- Theatrical release poster
- Directed by: Max Adams
- Written by: Max Adams; Paul V. Seetachitt;
- Produced by: Randall Emmett; George Furla; Norton Herrick; Scott Mann; James Edward Barker; Ted Fox;
- Starring: Mark-Paul Gosselaar; Bruce Willis;
- Cinematography: Brandon Cox
- Edited by: Robert Dalva
- Music by: James Edward Barker; Tim Despic;
- Production companies: Grindstone Entertainment Group; Emmett Furla Oasis Films; Herrick Entertainment; Mann Made Films;
- Distributed by: Lionsgate Premiere
- Release date: April 22, 2016;
- Running time: 90 minutes
- Country: Canada
- Language: English
- Box office: $567,064

= Precious Cargo (film) =

2016 film by Max D. Adams

Precious Cargo is a 2016 Canadian action film directed by Max Adams and written by Adams and Paul V. Seetachitt. The film stars Mark-Paul Gosselaar, Bruce Willis, Claire Forlani, John Brotherton, Lydia Hull, and Daniel Bernhardt. The film was released on April 22, 2016, by Lionsgate Premiere. The film was panned by critics.

==Plot==
To get back in the good graces of her murderous boss (Bruce Willis), a seductive thief (Claire Forlani) recruits an ex-lover (Mark-Paul Gosselaar) to steal rare and valuable gems.

==Production==
The movie was filmed in Gulfport, MS at the Island View Casino and the Port of Gulfport in 2015.

==Release==
The film was released on April 22, 2016, by Lionsgate Premiere and filming in New York City, New York.

===Box office===
As of July 24, 2020, Precious Cargo grossed $567,064 in the United Arab Emirates, Portugal, Turkey, United Kingdom, and Thailand.

==Reception==
 On Metacritic, the film has a weighted average score of 27 out of 100, based on reviews from 4 critics.

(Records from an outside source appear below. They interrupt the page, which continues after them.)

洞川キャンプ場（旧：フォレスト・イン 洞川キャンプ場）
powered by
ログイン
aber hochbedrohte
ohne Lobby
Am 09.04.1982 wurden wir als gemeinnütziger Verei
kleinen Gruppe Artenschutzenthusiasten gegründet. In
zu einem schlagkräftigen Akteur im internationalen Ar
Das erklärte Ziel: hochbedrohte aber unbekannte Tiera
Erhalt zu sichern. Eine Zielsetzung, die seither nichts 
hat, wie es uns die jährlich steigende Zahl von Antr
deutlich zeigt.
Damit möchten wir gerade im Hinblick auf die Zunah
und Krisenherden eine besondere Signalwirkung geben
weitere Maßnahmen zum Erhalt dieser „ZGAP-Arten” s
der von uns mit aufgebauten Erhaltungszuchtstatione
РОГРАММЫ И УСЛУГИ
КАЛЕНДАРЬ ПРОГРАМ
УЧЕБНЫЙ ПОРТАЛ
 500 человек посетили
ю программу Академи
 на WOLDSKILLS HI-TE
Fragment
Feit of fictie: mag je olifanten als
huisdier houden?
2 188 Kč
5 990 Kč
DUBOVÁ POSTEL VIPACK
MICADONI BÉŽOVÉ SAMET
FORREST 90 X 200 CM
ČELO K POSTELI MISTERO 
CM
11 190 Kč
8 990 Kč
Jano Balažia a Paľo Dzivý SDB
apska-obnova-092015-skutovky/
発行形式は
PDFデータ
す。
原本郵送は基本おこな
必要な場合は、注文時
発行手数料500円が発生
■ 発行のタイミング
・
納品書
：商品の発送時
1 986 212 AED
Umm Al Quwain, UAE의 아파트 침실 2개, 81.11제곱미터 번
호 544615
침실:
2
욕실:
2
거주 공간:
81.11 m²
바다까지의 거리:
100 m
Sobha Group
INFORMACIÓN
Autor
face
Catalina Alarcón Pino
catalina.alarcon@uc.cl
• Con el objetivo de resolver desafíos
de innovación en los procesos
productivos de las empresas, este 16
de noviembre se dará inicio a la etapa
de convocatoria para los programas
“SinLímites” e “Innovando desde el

Ian Freer of Empire magazine wrote: "In the ’90s it would have been a serviceable DTV alternative when the Van Damme/Jeff Wincott flick was out at Blockbuster. These days it is a lacklustre anachronism. Bruce Willis should really know better."
Peter Bradshaw of The Guardian gave it 1 out of 5 and wrote: "A straight-to-video nightmare is all that's on offer here."